Von Tomma Schröder | 27.10.2009
    "Ich frage mich immer wieder, warum ist das so: nicht behinderte Menschen und behinderte Menschen. Obwohl ich mir selber die Frage auch beantworten kann. Nicht behinderte Menschen sind eben schneller, haben keine geistige Behinderung oder haben keine Spastiken."

    Christiane Reinke kämpft. Jedes Wort sucht sie sich in ihrem Kopf mühsam zusammen. Und trotzdem steht sie heute vor 19 Studenten der Fachhochschule Kiel. Denn sie will Einblicke geben in das Leben mit Behinderung. "Meine Welt" heißt das Seminar, das sie gemeinsam mit anderen behinderten Menschen gestaltet und das Teil des Praxissemester im Studiengang Sozialpädagogik ist.
    In einer hinteren Ecke des Seminarraums beobachtet Telse Erdmanski ein wenig stolz das Geschehen. Die Sozialpädagogin arbeitet für die Stiftung Drachensee, in deren Werkstätten Christiane Reinke und die anderen Seminarleiter sonst arbeiten.

    "Wir haben immer Studierende, die ihre Praxissemester bei uns machen. Und dann haben wir natürlich immer Studentengruppen eingeladen und die unterhalten sich sehr gerne mit den Mitarbeitern mit Werkstattvertrag. Und dann hatte ich die Idee: Warum nicht versuchen auch Menschen mit Behinderung, Mitarbeiter der Werkstatt an die Fachhochschule selber zu bringen?"

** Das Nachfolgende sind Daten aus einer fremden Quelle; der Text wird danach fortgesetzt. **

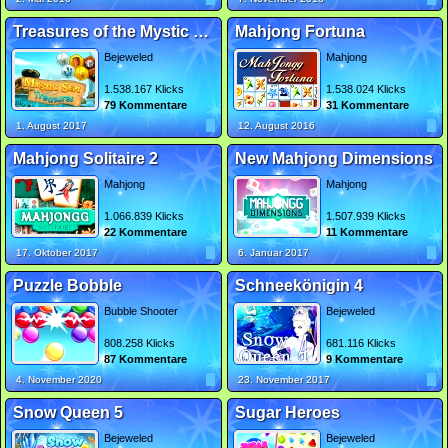
Treasures of the Mystic Sea 2
Mahjong Fortuna
Bejeweled
Mahjong
1.538.167 Klicks
1.538.024 Klicks
79 Kommentare
31 Kommentare
1. August 2017
12. August 2016
Mahjong Solitaire 2
New Mahjong Dimensions
Mahjong
Mahjong
1.066.839 Klicks
1.507.939 Klicks
22 Kommentare
11 Kommentare
17. Oktober 2017
6. Januar 2017
Puzzle Bobble
Schneekönigin 4
Bubble Shooter
Bejeweled
808.258 Klicks
681.116 Klicks
87 Kommentare
9 Kommentare
4. November 2020
23. November 2017
Snow Queen 5
Sugar Heroes
Bejeweled
Bejeweled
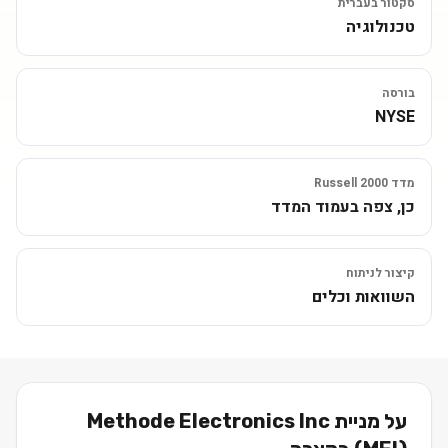
סקטור בעברית
טכנולוגיה
בורסה
NYSE
מדד Russell 2000
כן, צפה בעמוד המדד
קיצור לניתוח
השוואות וכלים
על מניית
Methode Electronics Inc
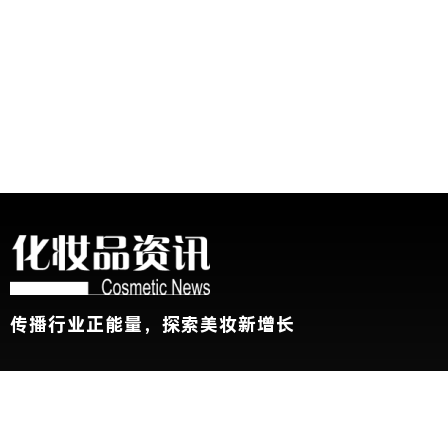
传播行业正能量，探索美妆新增长
关于我们
加入我们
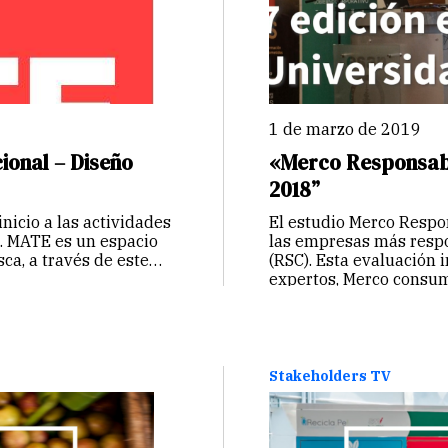
1 de marzo de 2019
ional – Diseño
«Merco Responsabi
2018”
icio a las actividades
El estudio Merco Respo
. MATE es un espacio
las empresas más respo
sca, a través de este
(RSC). Esta evaluación 
expertos, Merco consum
2264 encuestas. Los…
Stakeholders TV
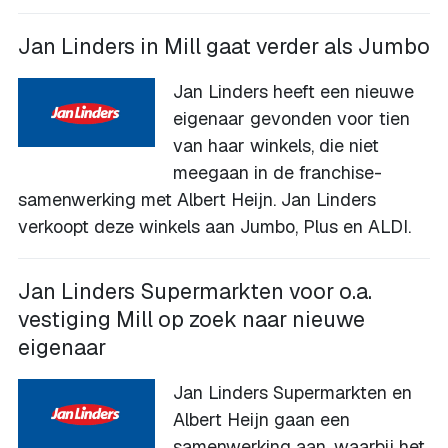
Jan Linders in Mill gaat verder als Jumbo
Jan Linders heeft een nieuwe
eigenaar gevonden voor tien
van haar winkels, die niet
meegaan in de franchise-
samenwerking met Albert Heijn. Jan Linders
verkoopt deze winkels aan Jumbo, Plus en ALDI.
Jan Linders Supermarkten voor o.a.
vestiging Mill op zoek naar nieuwe
eigenaar
Jan Linders Supermarkten en
Albert Heijn gaan een
samenwerking aan, waarbij het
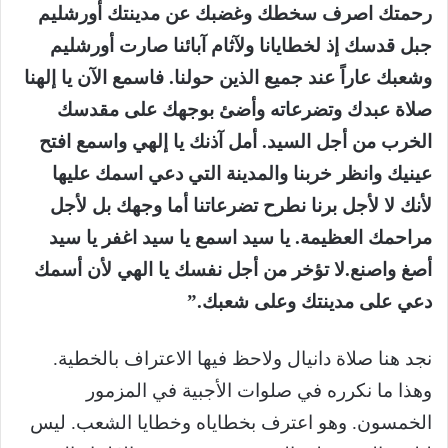
رحمتك اصرف سخطك وغضبك عن مدينتك أورشليم
جبل قدسك إذ لخطايانا ولآثام آبائنا صارت أورشليم
وشعبك عاراً عند جميع الذين حولنا. فاسمع الآن يا إلهنا
صلاة عبدك وتضرعاته وأضئ بوجهك على مقدسك
الخرب من أجل السيد. أمل آذنك يا إلهي واسمع افتح
عينيك وانظر خربنا والمدينة التي دعي اسمك عليها
لأنك لا لأجل برنا نطرح تضرعاتنا أما وجهك بل لأجل
مراحمك العظيمة. يا سيد اسمع يا سيد اغفر يا سيد
أصغ واصنع.لا تؤخر من أجل نفسك يا الهي لأن أسمك
دعي على مدينتك وعلى شعبك.”
نجد هنا صلاة دانيال ولاحظ فيها الاعتراف بالخطية.
وهذا ما نكرره في صلوات الأجبية في المزمور
الخمسون. وهو اعترف بخطاياه وخطايا الشعب. ليس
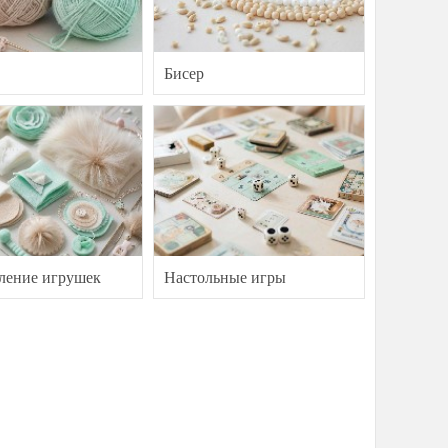
Бисер
ление игрушек
Настольные игры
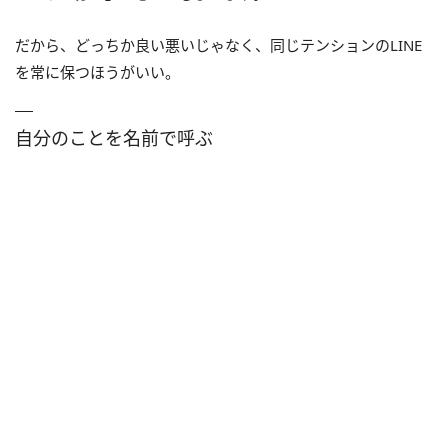
だから、どっちか良い悪いじゃなく、同じテンションのLINE
を常に保つほうがいい。
自分のことを名前で呼ぶ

    Zunächst war die Idee, gemeinsam mit den Mitarbeitern der Werkstätten ein Seminar zu gestalten. Doch nach einigen Diskussionen waren sich die Sozialpädagogen der Werkstätten Drachensee einig: Sie wollen den ganz großen Schritt machen.

    "Dann wurde gesagt: Warum nicht selber eine Seminarleitungsaufgabe den Menschen mit Behinderung übertragen?"

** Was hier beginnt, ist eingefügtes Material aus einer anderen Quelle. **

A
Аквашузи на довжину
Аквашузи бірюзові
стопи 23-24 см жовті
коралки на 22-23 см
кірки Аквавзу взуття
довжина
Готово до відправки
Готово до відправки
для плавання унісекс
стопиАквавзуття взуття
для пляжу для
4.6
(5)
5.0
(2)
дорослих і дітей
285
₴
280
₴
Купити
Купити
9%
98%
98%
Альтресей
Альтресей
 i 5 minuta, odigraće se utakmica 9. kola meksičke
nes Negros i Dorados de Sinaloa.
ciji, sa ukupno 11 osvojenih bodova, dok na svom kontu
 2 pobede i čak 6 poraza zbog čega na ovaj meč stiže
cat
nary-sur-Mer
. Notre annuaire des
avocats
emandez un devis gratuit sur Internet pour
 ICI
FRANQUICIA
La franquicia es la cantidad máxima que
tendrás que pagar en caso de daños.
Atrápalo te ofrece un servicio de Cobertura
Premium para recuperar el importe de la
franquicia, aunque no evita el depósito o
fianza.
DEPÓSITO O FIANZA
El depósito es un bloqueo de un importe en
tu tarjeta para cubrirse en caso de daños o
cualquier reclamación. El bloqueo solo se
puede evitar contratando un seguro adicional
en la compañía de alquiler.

    Und der Zuspruch vonseiten der Menschen mit Behinderung war groß. Seit Ende Februar treffen sich zwölf Mitarbeiter der Behindertenwerkstätten jede Woche, um das Seminar vorzubereiten. Ein Einsatz, der sich lohnt, wie die Reaktionen der Studenten zeigen.

    "Ich lerne für mich einfach, dass man sich sehr zurücknehmen kann bei der Arbeit mit Menschen mit Behinderung."

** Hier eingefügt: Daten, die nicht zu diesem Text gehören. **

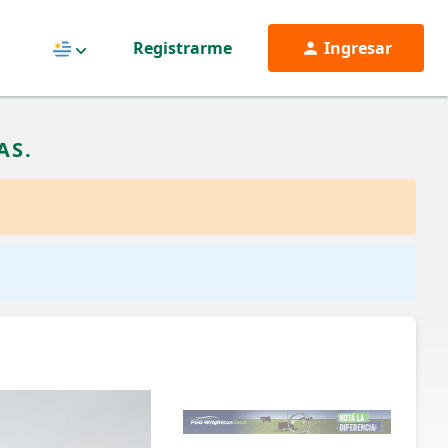
Registrarme
Ingresar
Uruguay
AS.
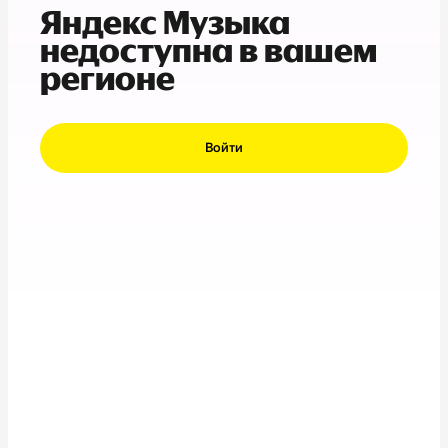
Яндекс Музыка
недоступна в вашем
регионе
Войти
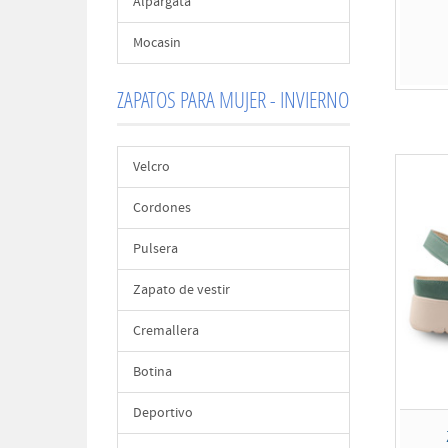
Alpargata
Mocasin
ZAPATOS PARA MUJER - INVIERNO
Velcro
Cordones
Pulsera
Zapato de vestir
Cremallera
Botina
Deportivo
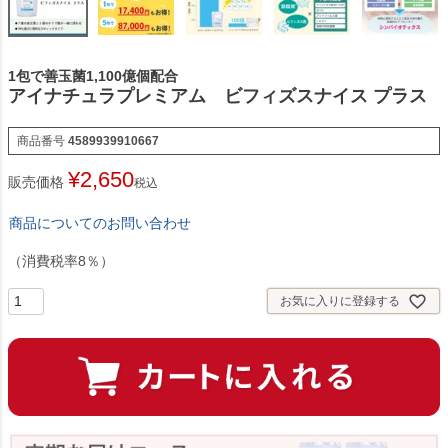
1包で善玉菌1,100億個配合
アイナチュラプレミアム ビフィズスナイス プラス
商品番号
4589939910667
¥
2,650
販売価格
税込
商品についてのお問い合わせ
（消費税率8％）
お気に入りに登録する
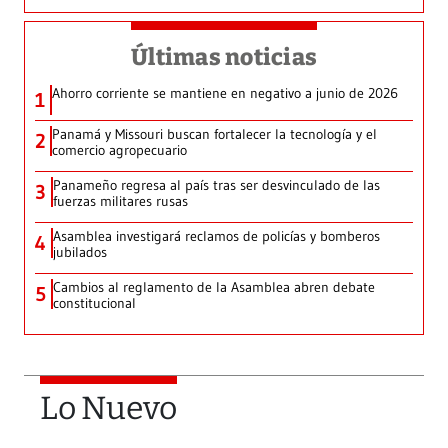
Últimas noticias
Ahorro corriente se mantiene en negativo a junio de 2026
1
Panamá y Missouri buscan fortalecer la tecnología y el
2
comercio agropecuario
Panameño regresa al país tras ser desvinculado de las
3
fuerzas militares rusas
Asamblea investigará reclamos de policías y bomberos
4
jubilados
Cambios al reglamento de la Asamblea abren debate
5
constitucional
Lo Nuevo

    "Also, etwas Besseres kann einem, glaube ich, nicht passieren in der FH, als ein Referat oder Referenten, die Ahnung haben."

    In der Gruppenarbeit und in den Vorträgen geht es diesmal um Ausbildung und Arbeit, um normale Schulen und integrative, um Berufsrealitäten und Berufswünsche:

    "Mein Wunsch war früher, "Friseurin" zu werden, was wegen meiner spastischen Lähmung irgendwie nicht möglich ist. Und Köchin und Bäckerin, das ist ganz gut – ja, und sonst – bin ich soweit fertig."

    Doch Christiane Reinke ist weder Friseuse noch Köchin oder Bäckerin geworden. Sie und ihre Kollegen führen den Studenten vor Augen, wie schwierig es für sie ist, ihre Berufswünsche auch nur annähernd umzusetzen – zumal außerhalb der Werkstätten.

    Doch der erste Arbeitsmarkt ist das Ziel. Dass und wie es erreichbar ist, zeigt Horst Alexander Finke. Der korrekt gekleidete Mann ist von den Werkstätten zum Systemhaus Telcat Multicom in Kiel gewechselt. Wenn er von Urlaubsanträgen, von vertrauensvollen Aufgaben, von Normalität, Alltag und Wertschätzung spricht, leuchten seine Augen:

    "Jeder ist gleich wichtig. Und das Klima ist von viel Wärme und selbstbewusster Wertschätzung geprägt. Jeder wird auch gleich ernst genommen. Und so wird einem auch das Gefühl gegeben, dass das Arbeiten Spaß macht."

    Christiane Reinke: "Und es gibt ja auch den Artikel 3 des Grundgesetzes. Und da darf kein Mensch nach seiner Behinderung bewertet werden – habe ich das richtig gesagt?"